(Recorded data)
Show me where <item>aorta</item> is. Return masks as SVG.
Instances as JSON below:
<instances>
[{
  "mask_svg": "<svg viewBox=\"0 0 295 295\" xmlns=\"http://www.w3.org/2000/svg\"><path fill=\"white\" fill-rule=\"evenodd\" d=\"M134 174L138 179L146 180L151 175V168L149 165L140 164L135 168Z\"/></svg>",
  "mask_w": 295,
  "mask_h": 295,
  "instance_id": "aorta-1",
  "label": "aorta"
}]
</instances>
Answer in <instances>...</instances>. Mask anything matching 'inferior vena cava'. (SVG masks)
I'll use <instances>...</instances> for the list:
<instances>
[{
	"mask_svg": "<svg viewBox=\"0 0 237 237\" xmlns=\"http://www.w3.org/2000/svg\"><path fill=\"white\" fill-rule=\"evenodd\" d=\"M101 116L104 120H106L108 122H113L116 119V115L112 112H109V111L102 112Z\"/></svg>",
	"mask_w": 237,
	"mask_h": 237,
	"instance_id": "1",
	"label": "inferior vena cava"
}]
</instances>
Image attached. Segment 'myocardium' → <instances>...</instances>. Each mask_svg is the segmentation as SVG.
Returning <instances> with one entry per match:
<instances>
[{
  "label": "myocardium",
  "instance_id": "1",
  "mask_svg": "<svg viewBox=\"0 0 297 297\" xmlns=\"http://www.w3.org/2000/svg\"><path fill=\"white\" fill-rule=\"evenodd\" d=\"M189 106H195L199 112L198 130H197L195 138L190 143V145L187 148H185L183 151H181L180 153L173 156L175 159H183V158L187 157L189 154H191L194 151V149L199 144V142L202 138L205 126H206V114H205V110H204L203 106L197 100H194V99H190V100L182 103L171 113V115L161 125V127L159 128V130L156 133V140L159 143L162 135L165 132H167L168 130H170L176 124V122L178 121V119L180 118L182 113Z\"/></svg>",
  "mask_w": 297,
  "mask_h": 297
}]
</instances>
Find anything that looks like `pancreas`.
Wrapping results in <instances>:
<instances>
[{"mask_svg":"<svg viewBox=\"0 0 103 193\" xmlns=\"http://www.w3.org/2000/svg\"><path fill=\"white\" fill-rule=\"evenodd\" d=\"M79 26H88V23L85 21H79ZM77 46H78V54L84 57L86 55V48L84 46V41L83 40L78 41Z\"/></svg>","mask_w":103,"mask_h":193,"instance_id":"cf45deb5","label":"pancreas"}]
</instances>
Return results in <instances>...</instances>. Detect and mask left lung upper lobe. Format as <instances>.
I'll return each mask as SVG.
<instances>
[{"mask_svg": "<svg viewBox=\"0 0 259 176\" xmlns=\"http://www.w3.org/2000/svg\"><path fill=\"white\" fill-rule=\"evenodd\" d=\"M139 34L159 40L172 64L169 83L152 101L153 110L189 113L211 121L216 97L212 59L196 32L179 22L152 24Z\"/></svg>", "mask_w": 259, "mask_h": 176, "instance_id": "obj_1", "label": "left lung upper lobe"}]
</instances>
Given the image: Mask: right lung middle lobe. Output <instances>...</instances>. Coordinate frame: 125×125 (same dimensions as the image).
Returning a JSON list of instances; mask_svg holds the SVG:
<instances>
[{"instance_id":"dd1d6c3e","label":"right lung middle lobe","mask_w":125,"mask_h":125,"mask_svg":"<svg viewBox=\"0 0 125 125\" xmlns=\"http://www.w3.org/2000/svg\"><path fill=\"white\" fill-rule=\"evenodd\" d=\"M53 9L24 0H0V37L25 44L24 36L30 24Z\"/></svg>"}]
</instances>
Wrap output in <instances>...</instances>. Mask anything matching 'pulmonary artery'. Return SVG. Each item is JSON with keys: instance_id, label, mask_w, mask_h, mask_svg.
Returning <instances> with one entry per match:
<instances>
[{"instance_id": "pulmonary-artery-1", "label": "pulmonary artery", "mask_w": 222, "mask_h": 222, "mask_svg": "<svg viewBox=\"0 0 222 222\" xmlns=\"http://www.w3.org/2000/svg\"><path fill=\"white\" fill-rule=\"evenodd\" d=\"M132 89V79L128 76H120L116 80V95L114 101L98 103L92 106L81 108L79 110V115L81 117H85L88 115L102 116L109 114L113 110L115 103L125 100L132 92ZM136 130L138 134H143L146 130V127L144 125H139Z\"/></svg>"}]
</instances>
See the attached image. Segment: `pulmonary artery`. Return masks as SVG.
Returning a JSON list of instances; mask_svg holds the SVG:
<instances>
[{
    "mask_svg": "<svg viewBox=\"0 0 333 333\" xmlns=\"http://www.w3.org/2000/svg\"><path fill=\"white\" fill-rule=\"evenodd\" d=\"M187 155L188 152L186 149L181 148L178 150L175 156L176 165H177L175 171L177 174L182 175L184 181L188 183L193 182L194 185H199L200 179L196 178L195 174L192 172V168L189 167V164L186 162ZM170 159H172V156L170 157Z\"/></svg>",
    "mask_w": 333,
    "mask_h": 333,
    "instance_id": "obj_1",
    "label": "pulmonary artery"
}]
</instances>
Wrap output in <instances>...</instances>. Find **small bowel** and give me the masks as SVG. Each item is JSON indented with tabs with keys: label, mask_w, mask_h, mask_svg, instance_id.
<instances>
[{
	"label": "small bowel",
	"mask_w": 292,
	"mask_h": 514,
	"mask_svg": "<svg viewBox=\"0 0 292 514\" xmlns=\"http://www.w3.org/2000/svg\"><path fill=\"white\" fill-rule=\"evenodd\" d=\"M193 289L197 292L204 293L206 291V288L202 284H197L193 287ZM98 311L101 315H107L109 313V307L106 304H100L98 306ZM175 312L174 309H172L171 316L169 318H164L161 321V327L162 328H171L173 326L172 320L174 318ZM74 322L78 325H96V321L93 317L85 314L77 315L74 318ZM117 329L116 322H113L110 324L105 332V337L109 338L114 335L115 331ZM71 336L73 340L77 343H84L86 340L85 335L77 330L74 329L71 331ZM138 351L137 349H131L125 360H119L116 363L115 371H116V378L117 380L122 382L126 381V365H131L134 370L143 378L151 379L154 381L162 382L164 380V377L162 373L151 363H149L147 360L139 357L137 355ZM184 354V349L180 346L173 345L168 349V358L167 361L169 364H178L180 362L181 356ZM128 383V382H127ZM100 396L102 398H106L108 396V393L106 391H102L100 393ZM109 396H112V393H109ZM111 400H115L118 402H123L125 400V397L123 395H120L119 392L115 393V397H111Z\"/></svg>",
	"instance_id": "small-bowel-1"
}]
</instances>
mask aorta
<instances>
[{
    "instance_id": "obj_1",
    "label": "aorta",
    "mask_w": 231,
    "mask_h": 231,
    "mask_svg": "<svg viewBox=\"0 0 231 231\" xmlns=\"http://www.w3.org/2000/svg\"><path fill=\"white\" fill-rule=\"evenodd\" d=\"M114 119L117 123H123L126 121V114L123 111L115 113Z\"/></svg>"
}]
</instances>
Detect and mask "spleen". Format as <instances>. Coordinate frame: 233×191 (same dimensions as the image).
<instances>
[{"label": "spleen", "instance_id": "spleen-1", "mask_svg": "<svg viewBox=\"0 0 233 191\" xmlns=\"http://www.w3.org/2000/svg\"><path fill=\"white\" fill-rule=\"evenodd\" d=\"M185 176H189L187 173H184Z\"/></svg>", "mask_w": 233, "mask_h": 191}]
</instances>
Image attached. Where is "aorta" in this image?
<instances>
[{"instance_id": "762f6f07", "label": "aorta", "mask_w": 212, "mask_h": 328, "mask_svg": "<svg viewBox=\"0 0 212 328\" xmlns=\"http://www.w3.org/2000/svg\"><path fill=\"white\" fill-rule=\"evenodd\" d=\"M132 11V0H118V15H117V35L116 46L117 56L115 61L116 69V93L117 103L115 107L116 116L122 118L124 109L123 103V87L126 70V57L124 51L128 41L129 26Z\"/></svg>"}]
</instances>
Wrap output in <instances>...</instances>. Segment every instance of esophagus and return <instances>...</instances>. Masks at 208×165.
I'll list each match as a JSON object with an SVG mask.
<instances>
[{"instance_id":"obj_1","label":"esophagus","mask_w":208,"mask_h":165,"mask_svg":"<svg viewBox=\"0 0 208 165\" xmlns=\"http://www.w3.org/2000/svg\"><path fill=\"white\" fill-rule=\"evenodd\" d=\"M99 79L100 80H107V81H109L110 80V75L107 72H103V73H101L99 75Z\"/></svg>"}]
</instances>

▶ **WHAT NEEDS TO BE DONE**
Copy the entries word for word, beginning at the line that contains "Wrap output in <instances>...</instances>. Segment" and going through the end of the entries.

▶ **ANSWER TO THIS EXERCISE**
Wrap output in <instances>...</instances>. Segment every instance of esophagus and return <instances>...</instances>. Masks at 208×165.
I'll list each match as a JSON object with an SVG mask.
<instances>
[{"instance_id":"obj_1","label":"esophagus","mask_w":208,"mask_h":165,"mask_svg":"<svg viewBox=\"0 0 208 165\" xmlns=\"http://www.w3.org/2000/svg\"><path fill=\"white\" fill-rule=\"evenodd\" d=\"M99 79L100 80H107V81H109L110 80V75L107 72H103V73H101L99 75Z\"/></svg>"}]
</instances>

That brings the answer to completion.